Nine months after I started playing those tables, Party opened up higher limits while simultaneously increasing the max buy-in to 100 BBs. Deeper stacks lead to more intricate thinking, as pots swell, information increases, and more decisions must be made at later junctures in the hand.
Eventually, like many pros, I converted to playing six-handed cash games. I think six-handed is more enjoyable and interesting than ten-handed. It is right to play more hands, so there are more decisions - and decisions are what make games fun. As time progressed I grew more comfortable playing with even shorter tables, all the way down to heads up.
Party closed to Americans after the UIGEA, so I took my business to other sites. The two most popular sites, PokerStars and Full Tilt, do not offer any tables that seat more than nine players.
The most common and popular events at the World Series of Poker are $1500 NLHE tournaments, played ten-handed for most of day one and nine-handed the rest of the way. Players who want to play just one WSOP event often choose these $1500 "donkaments." After the first couple hours, the average stack in these tournaments is generally around 30-50 BBs. Many players, from novices to professionals, are most comfortable playing under these conditions. Even players like me, who find this sort of poker irritating and dreary compared to its other forms, can't pass up the value of a $1500 WSOP NLHE and sign up for as many as possible.

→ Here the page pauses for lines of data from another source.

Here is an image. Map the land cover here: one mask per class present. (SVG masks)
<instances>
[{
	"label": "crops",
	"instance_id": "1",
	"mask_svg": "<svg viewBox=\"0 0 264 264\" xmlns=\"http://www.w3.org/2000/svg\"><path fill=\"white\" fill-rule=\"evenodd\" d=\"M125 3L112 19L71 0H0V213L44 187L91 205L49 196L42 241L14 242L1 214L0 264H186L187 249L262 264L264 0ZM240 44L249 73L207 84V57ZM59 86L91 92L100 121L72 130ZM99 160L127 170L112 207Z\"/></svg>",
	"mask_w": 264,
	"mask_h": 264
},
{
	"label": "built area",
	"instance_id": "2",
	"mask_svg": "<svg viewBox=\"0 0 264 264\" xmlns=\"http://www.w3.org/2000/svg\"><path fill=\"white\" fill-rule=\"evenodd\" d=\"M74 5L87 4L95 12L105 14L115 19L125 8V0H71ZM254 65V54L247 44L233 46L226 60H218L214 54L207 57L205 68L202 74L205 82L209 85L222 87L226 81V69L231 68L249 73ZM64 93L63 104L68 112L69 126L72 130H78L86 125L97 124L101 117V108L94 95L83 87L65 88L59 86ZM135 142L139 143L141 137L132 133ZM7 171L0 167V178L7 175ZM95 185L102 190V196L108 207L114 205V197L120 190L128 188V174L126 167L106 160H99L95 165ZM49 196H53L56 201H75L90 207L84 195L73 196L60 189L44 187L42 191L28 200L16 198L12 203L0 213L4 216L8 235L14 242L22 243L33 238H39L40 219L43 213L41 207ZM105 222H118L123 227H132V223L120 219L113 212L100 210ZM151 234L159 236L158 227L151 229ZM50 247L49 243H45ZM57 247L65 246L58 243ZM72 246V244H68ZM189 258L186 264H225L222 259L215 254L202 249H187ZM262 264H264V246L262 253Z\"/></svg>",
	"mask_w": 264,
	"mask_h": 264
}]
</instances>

It's frustrating to me that this has become the most popular form of poker. Playing ten-handed live with average stacks of less than fifty BBs is so banal. I can understand "grinding" online, playing four or more tourneys at at time. But live, with people often thinking for a minute or two about what to do, is just too boring. It doesn't help that playing ten-handed is physically miserable, squeezed between men with no room to move. What worries me is the thought of amateurs coming out here to play their one WSOP event, cramming into a ten-handed table, playing five hands in three hours, and then losing queens to kings or whatever and going home disenchanted. Poker is such a wonderful, complex, fascinating game. I have this cliched image in my head, small groups of cowboys playing the game in a saloon or around a campfire. Playing ten-handed with short stacks is not the way it was meant to be played.
2 Comments:
Amen!
Every year I'm fired up, play 1 or 2 of those and remember why the year before I stopped playing them. This year I got one in, almost talked myself into a second one and thankfully caught myself.
Aside from playing 9 handed or less, the answer is to have longer tournaments?